Data records:
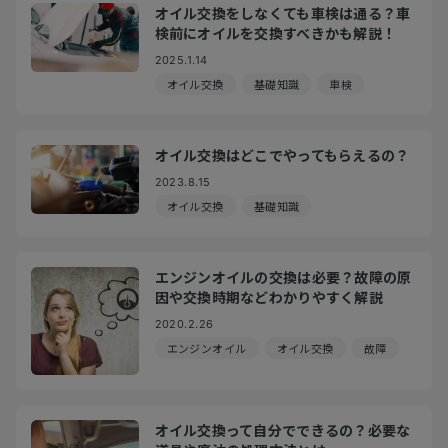
オイル交換をしなくても車検は通る？車
検前にオイルを交換すべきかも解説！
2025.1.14
オイル交換
基礎知識
車検
オイル交換はどこでやってもらえるの？
2023.8.15
オイル交換
基礎知識
エンジンオイルの交換は必要？故障の原
因や交換時期などわかりやすく解説
2020.2.26
エンジンオイル
オイル交換
故障
オイル交換って自分でできるの？必要な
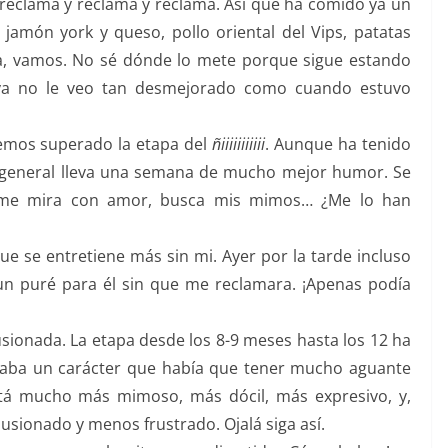
a, reclama y reclama y reclama. Así que ha comido ya un
 jamón york y queso, pollo oriental del Vips, patatas
lla, vamos. No sé dónde lo mete porque sigue estando
 ya no le veo tan desmejorado como cuando estuvo
hemos superado la etapa del
ñiiiiiiiiiii
. Aunque ha tenido
 general lleva una semana de mucho mejor humor. Se
as me mira con amor, busca mis mimos… ¿Me lo han
e se entretiene más sin mi. Ayer por la tarde incluso
un puré para él sin que me reclamara. ¡Apenas podía
ionada. La etapa desde los 8-9 meses hasta los 12 ha
taba un carácter que había que tener mucho aguante
stá mucho más mimoso, más dócil, más expresivo, y,
usionado y menos frustrado. Ojalá siga así.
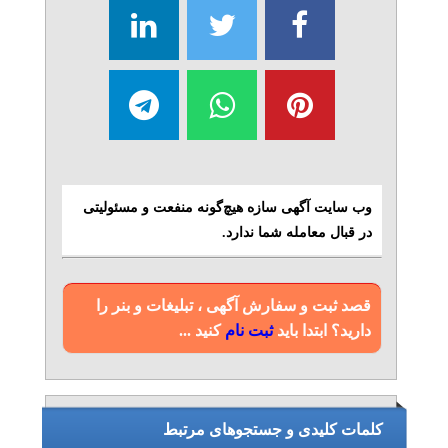
وب سایت آگهی سازه هیچ‌گونه منفعت و مسئولیتی
در قبال معامله شما ندارد.
قصد ثبت و سفارش آگهی ، تبلیغات و بنر را
دارید؟ ابتدا باید
ثبت نام
کنید ...
کلمات کلیدی و جستجوهای مرتبط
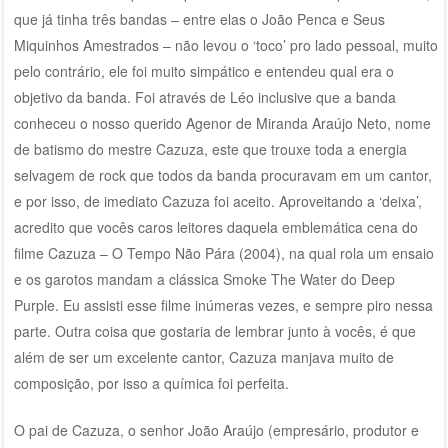
que já tinha três bandas – entre elas o João Penca e Seus
Miquinhos Amestrados – não levou o ‘toco’ pro lado pessoal, muito
pelo contrário, ele foi muito simpático e entendeu qual era o
objetivo da banda. Foi através de Léo inclusive que a banda
conheceu o nosso querido Agenor de Miranda Araújo Neto, nome
de batismo do mestre Cazuza, este que trouxe toda a energia
selvagem de rock que todos da banda procuravam em um cantor,
e por isso, de imediato Cazuza foi aceito. Aproveitando a ‘deixa’,
acredito que vocês caros leitores daquela emblemática cena do
filme Cazuza – O Tempo Não Pára (2004), na qual rola um ensaio
e os garotos mandam a clássica Smoke The Water do Deep
Purple. Eu assisti esse filme inúmeras vezes, e sempre piro nessa
parte. Outra coisa que gostaria de lembrar junto à vocês, é que
além de ser um excelente cantor, Cazuza manjava muito de
composição, por isso a química foi perfeita.
O pai de Cazuza, o senhor João Araújo (empresário, produtor e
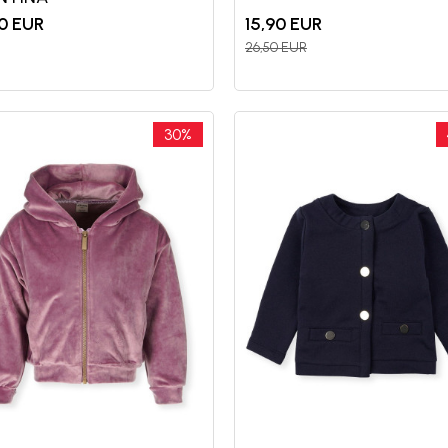
0
EUR
15,90
EUR
26,50
EUR
30
%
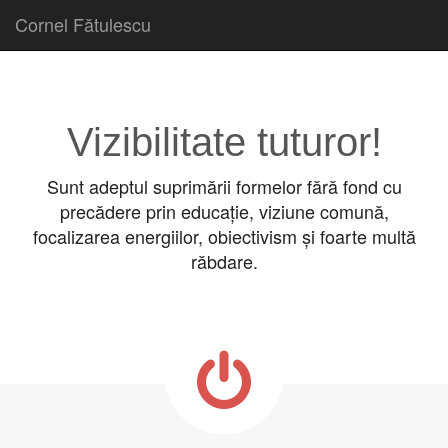
Cornel Fătulescu
Skip to content
Main menu
Vizibilitate tuturor!
Sunt adeptul suprimării formelor fără fond cu
precădere prin educație, viziune comună,
focalizarea energiilor, obiectivism și foarte multă
răbdare.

Activity: A clean copy is needed of the lines above from the one with "دارید؟ ابتدا باید" up to and including the one with "objetivo da banda.". Please set it down exactly, with no pictures.

Solution to the exercise:
دارید؟ ابتدا باید
ثبت نام
کنید ...
کلمات کلیدی و جستجوهای مرتبط
que já tinha três bandas – entre elas o João Penca e Seus
Miquinhos Amestrados – não levou o ‘toco’ pro lado pessoal, muito
pelo contrário, ele foi muito simpático e entendeu qual era o
objetivo da banda. Foi através de Léo inclusive que a banda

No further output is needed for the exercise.